_SOURCE MATERIAL_.

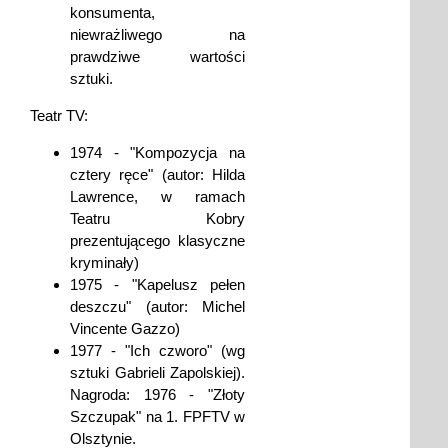
konsumenta,
niewrażliwego na
prawdziwe wartości
sztuki.
Teatr TV:
1974 - "Kompozycja na
cztery ręce" (autor: Hilda
Lawrence, w ramach
Teatru Kobry
prezentującego klasyczne
kryminały)
1975 - "Kapelusz pełen
deszczu" (autor: Michel
Vincente Gazzo)
1977 - "Ich czworo" (wg
sztuki Gabrieli Zapolskiej).
Nagroda: 1976 - "Złoty
Szczupak" na 1. FPFTV w
Olsztynie.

_WHAT NEEDS TO BE DONE_.
The output must match the records word for word, except that no pictures appear.

_RESULT OF THE EXERCISE_.
konsumenta,
niewrażliwego na
prawdziwe wartości
sztuki.
Teatr TV:
1974 - "Kompozycja na
cztery ręce" (autor: Hilda
Lawrence, w ramach
Teatru Kobry
prezentującego klasyczne
kryminały)
1975 - "Kapelusz pełen
deszczu" (autor: Michel
Vincente Gazzo)
1977 - "Ich czworo" (wg
sztuki Gabrieli Zapolskiej).
Nagroda: 1976 - "Złoty
Szczupak" na 1. FPFTV w
Olsztynie.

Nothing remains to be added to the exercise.